De Gemeenschap
Uit de Kroniek van dit ‘reconstructieve’ maandblad der R.K. Jongeren lichten wij dit stoutigheidje over wie de schrijver ‘ons Rotterdamsch Dichteresje’ noemt.
‘Ons Rotterdamsch Dichteresje (oe, hoe poeteloerig klinkt dat) is nu wat ouder geworden, het teeder meisjeskopje werd door de jaren een lijdend vrouwenhoofd ... ach ... wie sparen de jaren?
Ons Rotterdamsch Dichteresje is, verzwijgen wij 't maar niet, inmiddels een schrijfkanon geworden. Ieder vrij kwartiertje raak. Ieder wit vel papier wordt haar prooi. Ieder asempje moet beschreven worden, ieder levensfeitje verklaard. De ontroeringen blijken lief en gedwee te zijn; ze vragen niet meer dan drie halve kolommetjes per week in de Groene, ze kunnen echter niet op minder ruimte tieren. De pasmaat dezer ontroerinkjes doet een gevoelig mensch bijna weenen van meêgevoel; hoe teeder en hoe nobel-mathematisch toch, om zoo precies uitgevierd te zijn, na de derde halve groene kolom.
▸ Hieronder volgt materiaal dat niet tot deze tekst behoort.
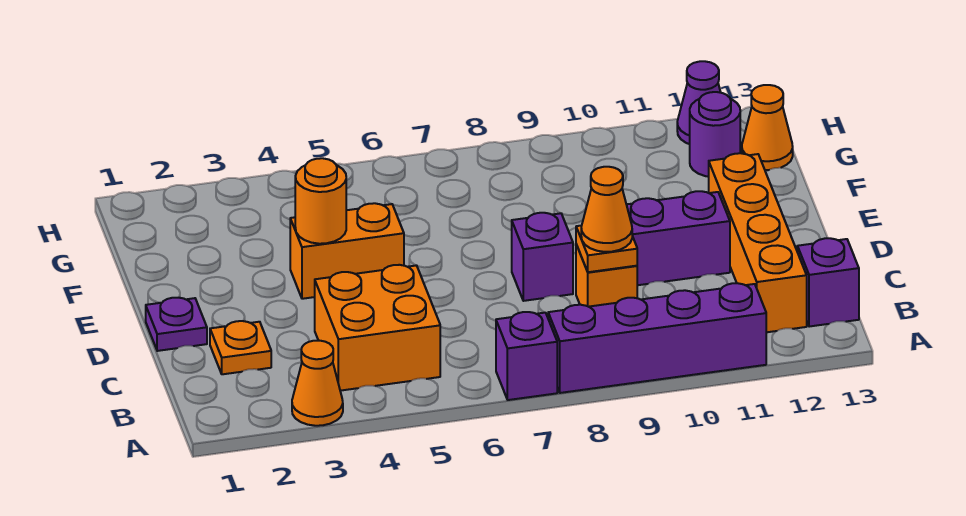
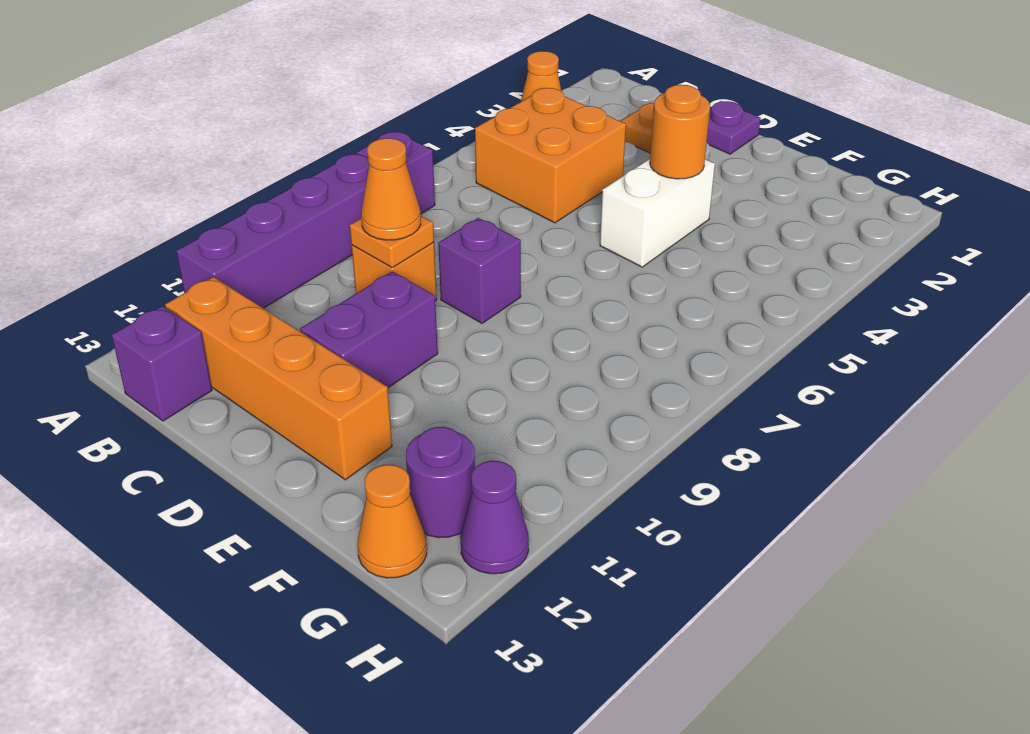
orange brick E4:E5 level 1 -> white brick E4:E5 level 1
En dan die diepere teederheid, de zachte goede zoete zin dier mathematisch juiste ontroerinkjes. Een zoete goede zachte dorpjes-dominé (neen lieve vrienden, geen bliksem-en-donder-orator-van-den-duivel-in-een-blom) een lieve kuische vriend van gepasseerde vrouwen, Scandinaafsche wonder-romantiek, en het edele leven ter vertroosting van de verdrietige damesharten, zulk een nobel voorbeeld van veloeren lieftalligheid moet het boterweek hartje hebben geleid van het oudwordend Rotterdamsch Dichteresje. Het vriendelijke liberalisme van den weemoed heeft in haar oud lief hartje zoo blompjesrein gebloeid.
Toen is de Prins gekomen. Hij kuste en zij noteerde. Hij omhelsde en zij analyseerde heur eigen schroommaagdelijke reactie. Hij vertrok en zij berijmde haar zeldzame ervaring subietelijk en zond ze op. De Prins is weerom gekomen. Hij kuste en zij dichtte. Hij omhelsde en zij dichtte. Hij vertrok en zij postte haar ontroeringen in heilig lyrisme. Ach, hoe wonderlijke gave is toch het dichterschap.
Toen is ons Rotterdamsch Dichteresje getrouwd. Hoe lief en hoe dichterlijk plots, heeft zij zich haar schaapskooi herinnerd. Hoe zal de humanistische dominé (die toch èrgens moet geweest zijn in die dagen van onverbiddelijke Roomschheid) geschrokken zijn van deze herinnering. “De Kerk zal wel niet erg over me te spreken zijn”, waagt weemoedig ons Rotterdamsch Dichteresje te vragen.
“Haal je den donder”, zeggen wij.
En nu, na de denderende ontroeringen voor het haar vreemd geworden Autaar, naar den Gordel van Smaragd. Ach, hoe innig en levenskunstig, hoe evenwichtig en goed-zoet liberaal humain. Aldaar gearriveerd is ze weer geworden, wat ze geweest is: Ons Rotterdamsch Dichteresje. Maar de Kerk heeft geduld’.